José Antonio Aparicio Florido | Licenciado en Filología Clásica por la Universidad de Cádiz
Al comenzar mis estudios de bachillerato en septiembre de 1981, observé desde los pasillos del instituto a un profesor que declinaba en la pizarra el sustantivo latino tan conocido para los estudiantes rosa, –ae, una auténtica letanía. Aquel profesor se llamaba Juan Atienza, un hombre que añadía al atractivo que de por sí tienen las lenguas clásicas el maravilloso poder de la docencia. ¡Y de qué manera lo conseguía! Desde aquel fotograma guardado en la memoria supe lo que estaba llamado a estudiar. Más que una decisión fue dejarme guiar por el destino, un destino tan caprichoso que posteriormente, tras completar la carrera, me llevó a otros campos del conocimiento y, en particular, a la gestión de emergencias y al estudio de los riesgos naturales, que acabaron siendo mi profesión. Pero el latín y el griego nunca desaparecieron de mi memoria ni de mi biblioteca personal. Además, combinan muy bien con el estudio de las fuentes primarias que nos hablan de la transformación del territorio y del urbanismo, y que nos han dejado no pocos testimonios sobre desastres naturales históricos.

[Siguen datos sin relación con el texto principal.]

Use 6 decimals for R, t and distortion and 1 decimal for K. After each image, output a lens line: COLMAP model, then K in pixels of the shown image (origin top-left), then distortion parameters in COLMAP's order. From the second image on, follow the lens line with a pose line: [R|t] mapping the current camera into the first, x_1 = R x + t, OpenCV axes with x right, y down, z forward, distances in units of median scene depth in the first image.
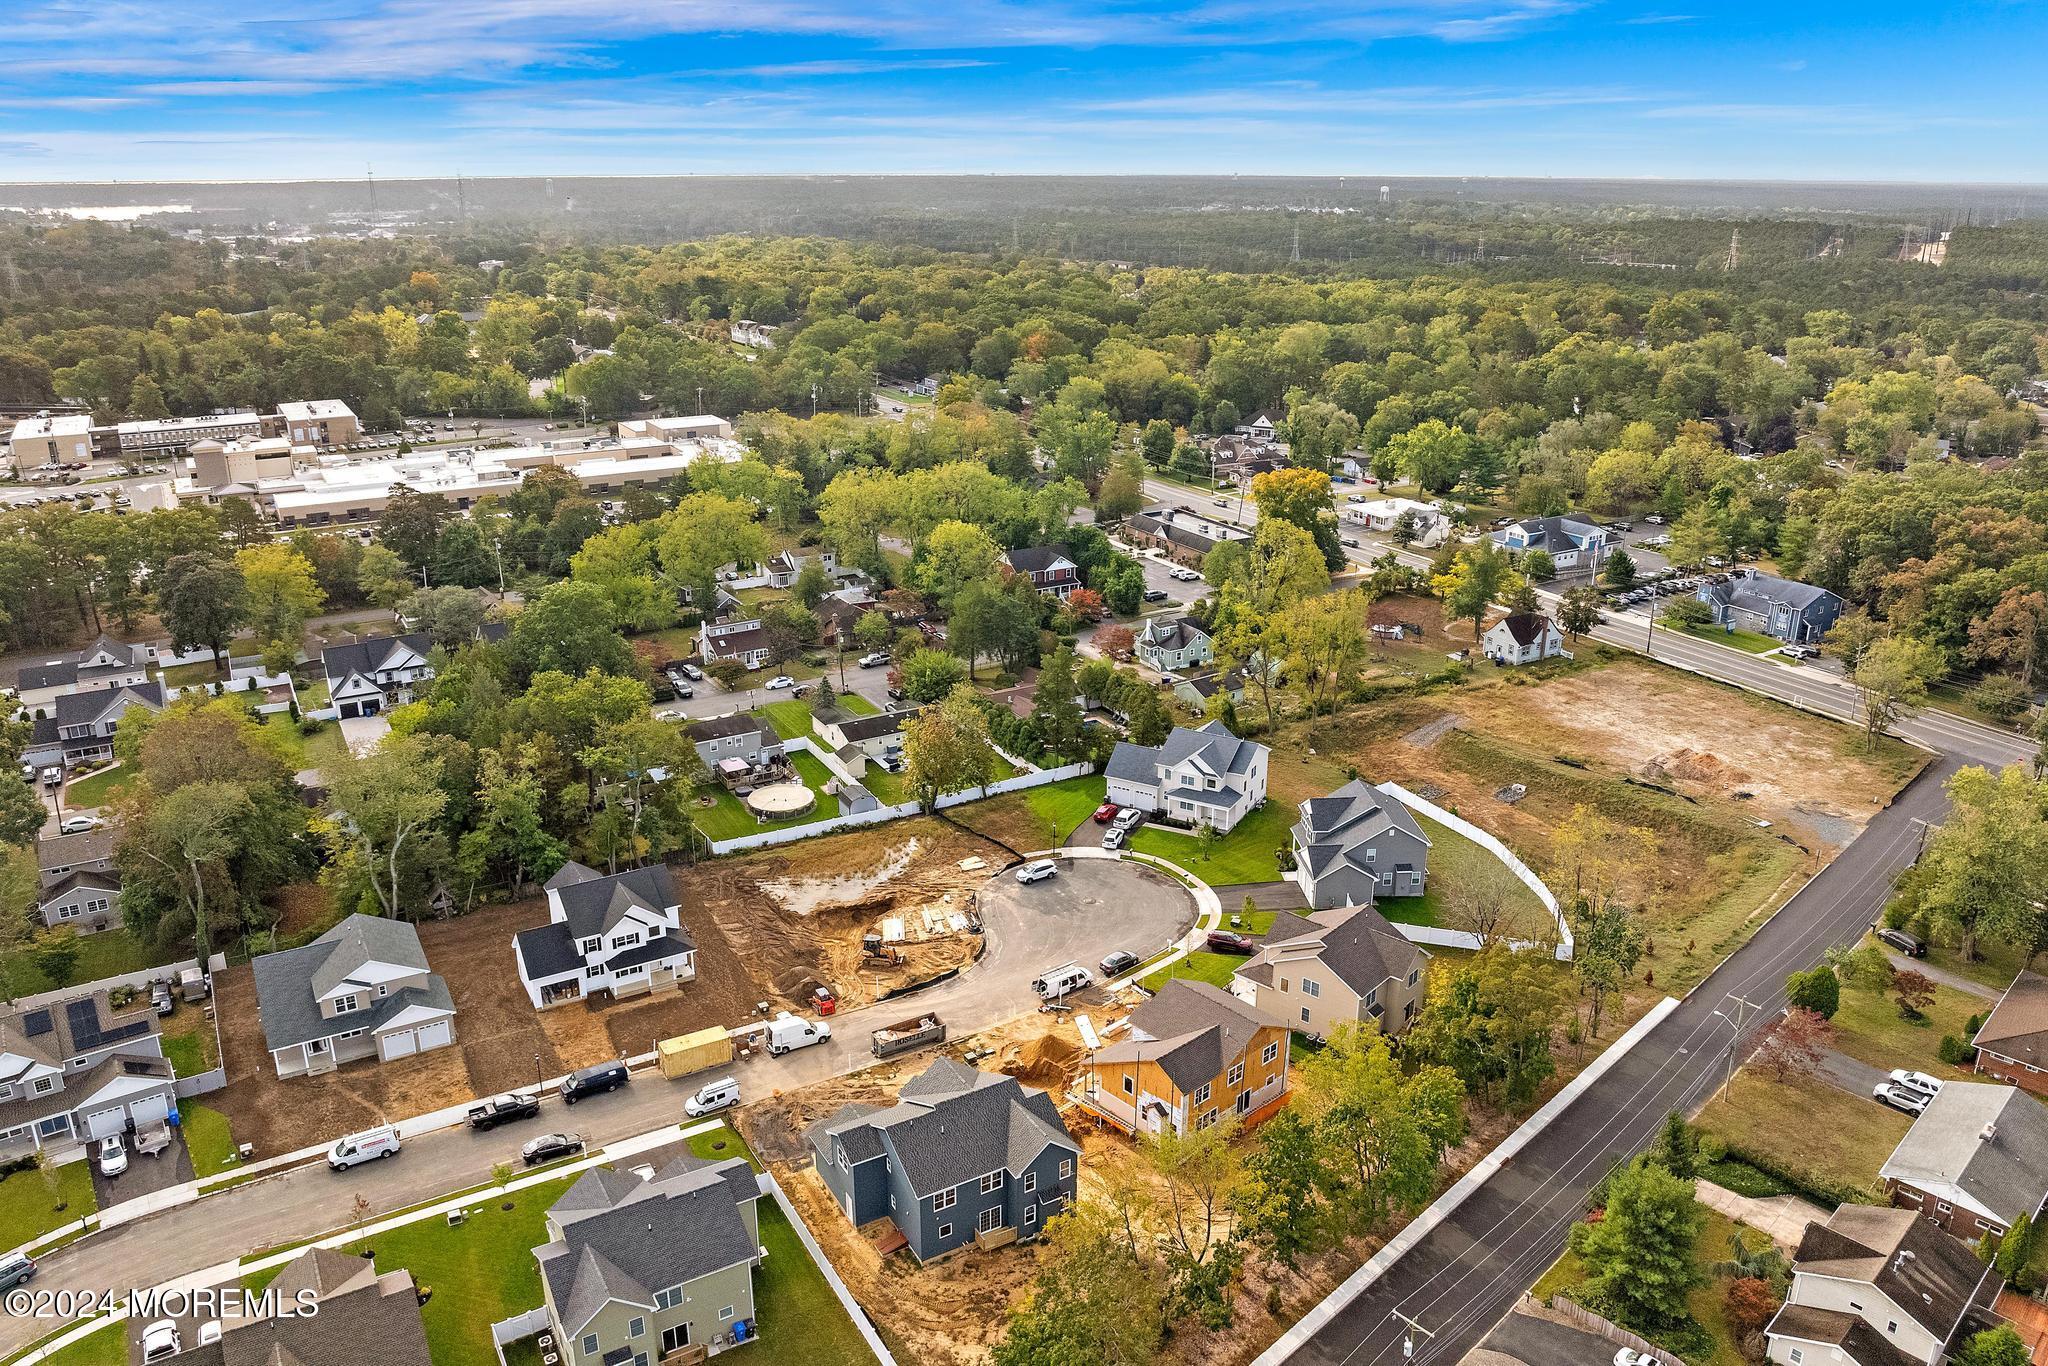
lens RADIAL K [[1452.5, 0, 1035.2], [0, 1452.5, 682.3], [0, 0, 1]] dist [-0.038595, -0.005726]
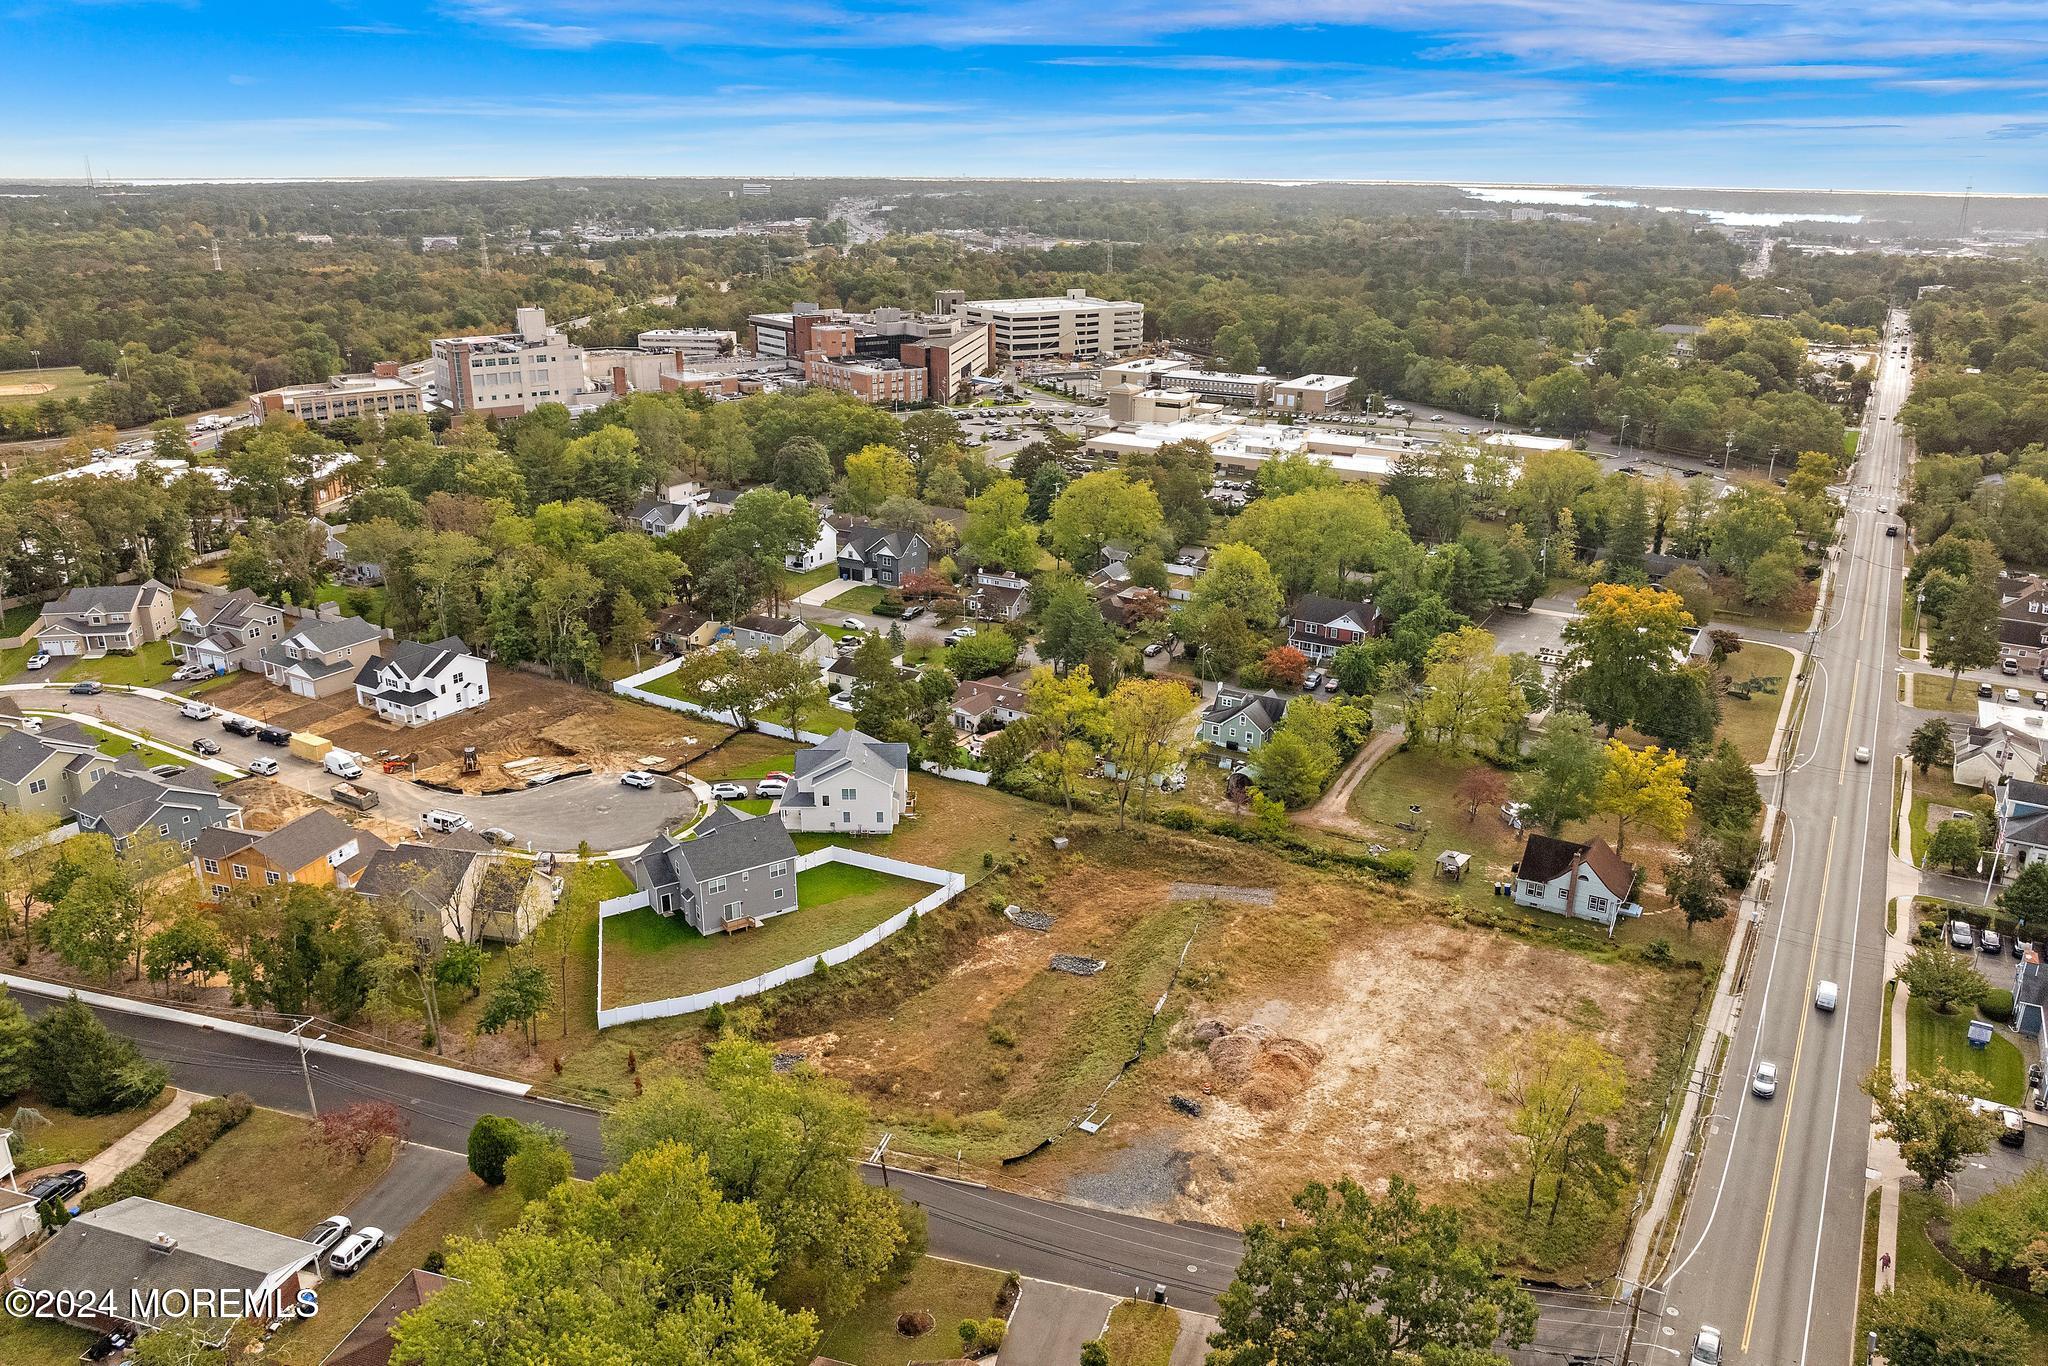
lens RADIAL K [[1452.5, 0, 1035.2], [0, 1452.5, 682.3], [0, 0, 1]] dist [-0.038595, -0.005726]
pose [[0.479018, 0.294676, -0.826866, 1.294021], [-0.285360, 0.943082, 0.170778, -0.275246], [0.830128, 0.154148, 0.535842, 0.750084]]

La cuestión ahora es por qué no volver a los orígenes cuando la profesión se va agotando y se acerca el tiempo de disfrutar del otium y el carpe diem. Doy comienzo, por tanto, a este proyecto personal que espero sirva de disfrute y, también, «por ver si hay otro más loco que yo en estos lugares».

Traducción
«Heliodoro, un loco cartaginés, mandé por testamento ser enterrado en este sepulcro al otro lado del Estrecho, para ver si hay alguien más loco que yo que, por tal de verme, alcance a llegar hasta estos lugares».
Inscripción epigráfica de una tumba hallada en Cádiz en los tiempos de la reconquista y recogida primeramente en los Comentarios de Ciríaco de Ancona (1391-1452) y posteriormente en la Antigüedades de Ambrosio de Morales (1513-1591).